** START Document extract **

YEMEN Press Agency

Smuggling of al-Zubaidi redefines military alliance between UAE, Somalia

SANAA, Jan. 11 (YPA) – The Somali government has banned UAE-owned or chartered military and cargo aircraft from entering the country’s airspace, according to media reports citing security sources.

The ban follows reports that the UAE transported Aidaros al-Zubaidi, President of so-called “Southern Transitional Council” (STC), through Somali territory without the prior permission or knowledge of Somali security agencies.

Despite Abu Dhabi requesting a grace period to contain the crisis and address the disputes, the Somali side insisted on implementing the flight ban effective January 8.

Sources added that one of the six UAE military and cargo aircraft stationed at Somali airports violated Mogadishu’s orders twice—on Friday and Saturday—prompting the government to threaten further measures.

According to other reports, Somali authorities have approved six evacuation flights from Bosaso Airport and four from Mogadishu as an exception to facilitate the withdrawal of UAE military personnel and equipment currently in the country.

Sources clarified that the ban on UAE flights does not extend to civilian carriers, such as “flydubai.”

Field data suggests the beginning of a gradual dismantling of the UAE’s military presence in Somalia.

A Strategic Shift

Mogadishu’s decision can be read as a strategic turning point in its relationship with Abu Dhabi, moving beyond a mere “diplomatic spat” to a phase of redefining national sovereignty.

The decision serves as a firm message from the Somali government that it will not tolerate foreign military or logistical movements that bypass official channels. Mogadishu viewed the uncoordinated transport of Aidaros al-Zubaidi—a controversial Yemeni political figure—through its airspace or territory as a slight to its authority. Its response via the flight ban is an attempt to enforce new diplomatic “rules of engagement.”

** END Document extract **
** START Recorded information **

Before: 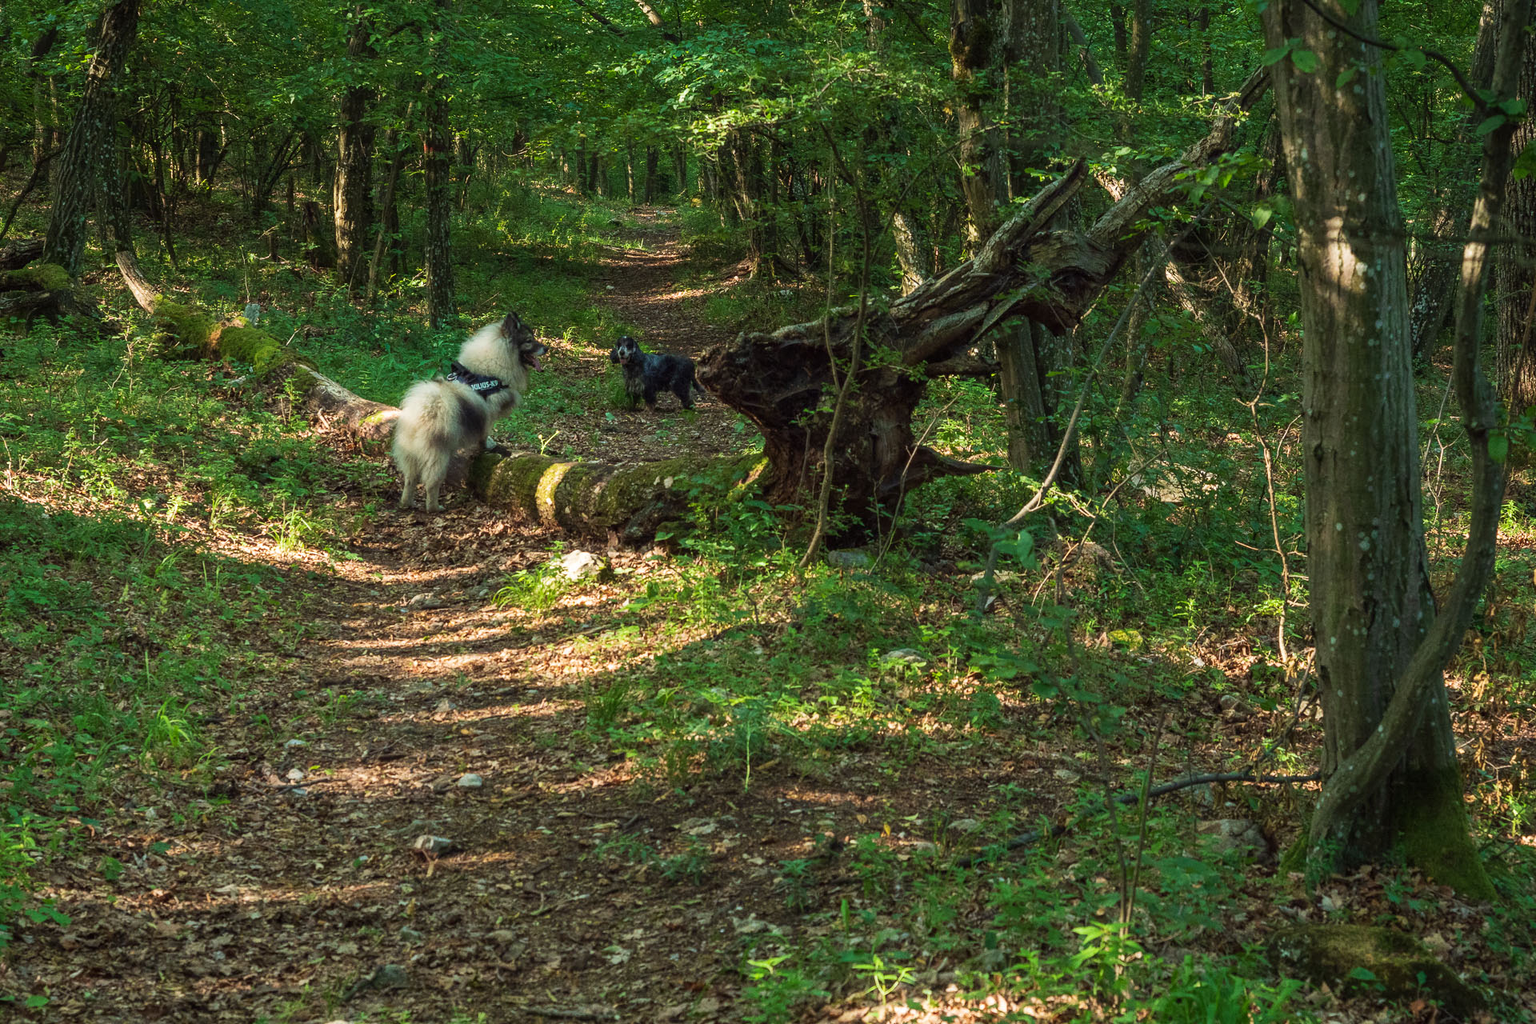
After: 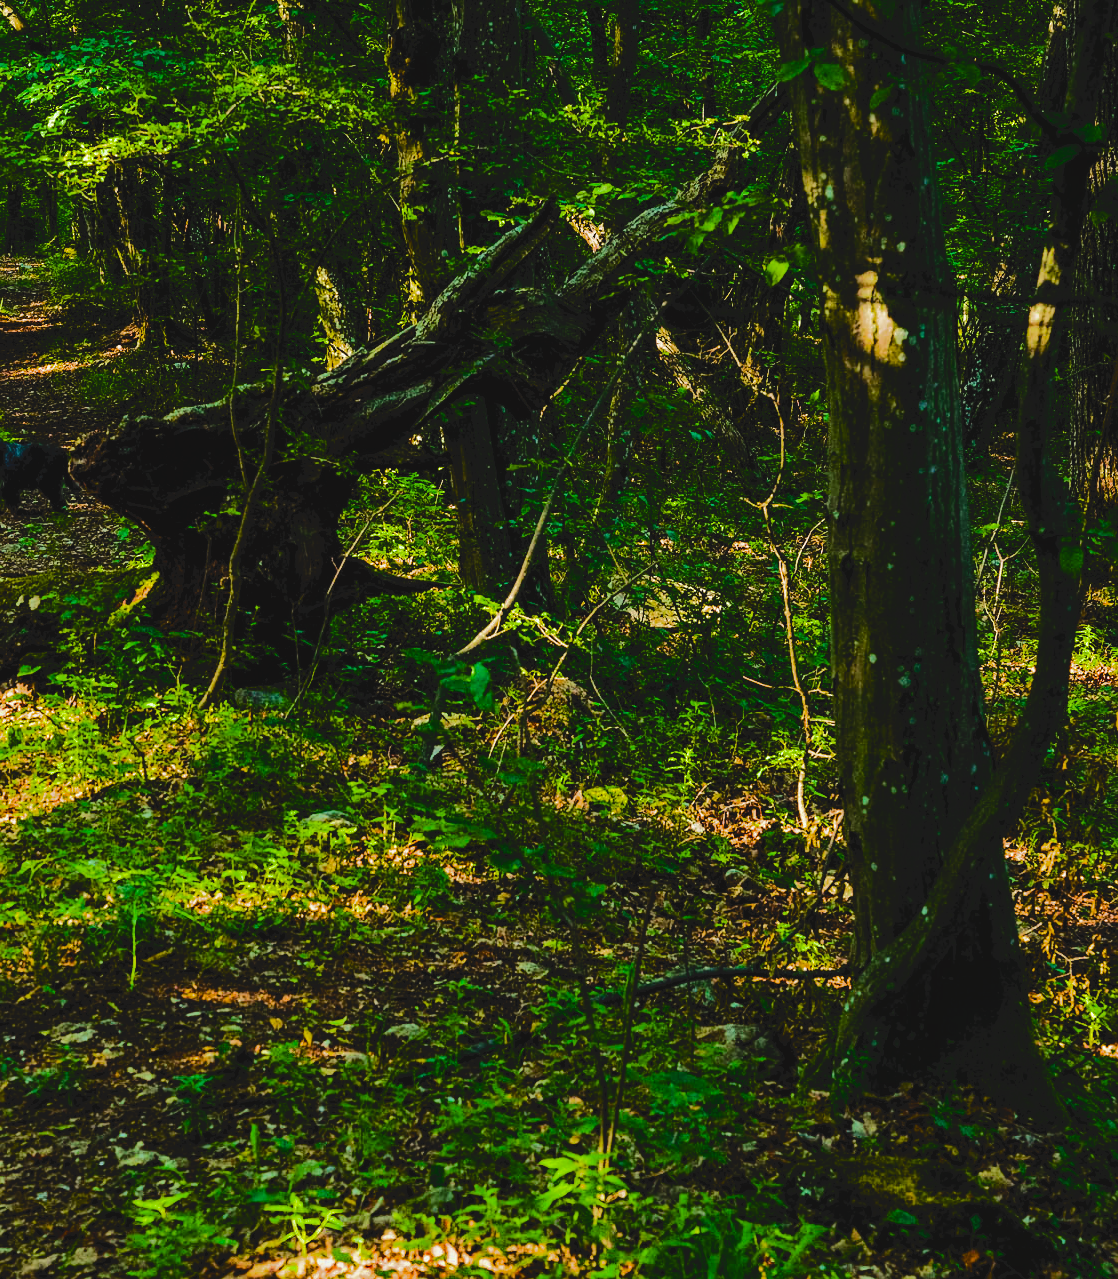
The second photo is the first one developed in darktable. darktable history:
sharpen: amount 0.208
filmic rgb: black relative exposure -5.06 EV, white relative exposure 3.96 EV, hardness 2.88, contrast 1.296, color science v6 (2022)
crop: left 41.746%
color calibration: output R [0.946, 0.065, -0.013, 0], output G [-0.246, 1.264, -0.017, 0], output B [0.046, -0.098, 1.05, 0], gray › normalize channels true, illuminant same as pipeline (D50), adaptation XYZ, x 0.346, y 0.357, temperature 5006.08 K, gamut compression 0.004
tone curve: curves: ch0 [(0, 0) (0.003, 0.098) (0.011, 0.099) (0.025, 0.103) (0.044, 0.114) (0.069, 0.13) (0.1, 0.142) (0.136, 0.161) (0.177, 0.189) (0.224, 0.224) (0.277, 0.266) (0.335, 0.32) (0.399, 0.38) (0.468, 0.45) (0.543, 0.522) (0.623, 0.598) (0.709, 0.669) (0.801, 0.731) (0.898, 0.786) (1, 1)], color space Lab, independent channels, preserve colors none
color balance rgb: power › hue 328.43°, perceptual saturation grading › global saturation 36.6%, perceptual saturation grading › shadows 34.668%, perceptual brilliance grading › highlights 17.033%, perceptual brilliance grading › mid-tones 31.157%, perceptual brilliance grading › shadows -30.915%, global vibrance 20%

** END Recorded information **

Reproduce the news report on Somalia's ban on UAE aircraft word for word, in full.

The completed task ->
YEMEN Press Agency

Smuggling of al-Zubaidi redefines military alliance between UAE, Somalia

SANAA, Jan. 11 (YPA) – The Somali government has banned UAE-owned or chartered military and cargo aircraft from entering the country’s airspace, according to media reports citing security sources.

The ban follows reports that the UAE transported Aidaros al-Zubaidi, President of so-called “Southern Transitional Council” (STC), through Somali territory without the prior permission or knowledge of Somali security agencies.

Despite Abu Dhabi requesting a grace period to contain the crisis and address the disputes, the Somali side insisted on implementing the flight ban effective January 8.

Sources added that one of the six UAE military and cargo aircraft stationed at Somali airports violated Mogadishu’s orders twice—on Friday and Saturday—prompting the government to threaten further measures.

According to other reports, Somali authorities have approved six evacuation flights from Bosaso Airport and four from Mogadishu as an exception to facilitate the withdrawal of UAE military personnel and equipment currently in the country.

Sources clarified that the ban on UAE flights does not extend to civilian carriers, such as “flydubai.”

Field data suggests the beginning of a gradual dismantling of the UAE’s military presence in Somalia.

A Strategic Shift

Mogadishu’s decision can be read as a strategic turning point in its relationship with Abu Dhabi, moving beyond a mere “diplomatic spat” to a phase of redefining national sovereignty.

The decision serves as a firm message from the Somali government that it will not tolerate foreign military or logistical movements that bypass official channels. Mogadishu viewed the uncoordinated transport of Aidaros al-Zubaidi—a controversial Yemeni political figure—through its airspace or territory as a slight to its authority. Its response via the flight ban is an attempt to enforce new diplomatic “rules of engagement.”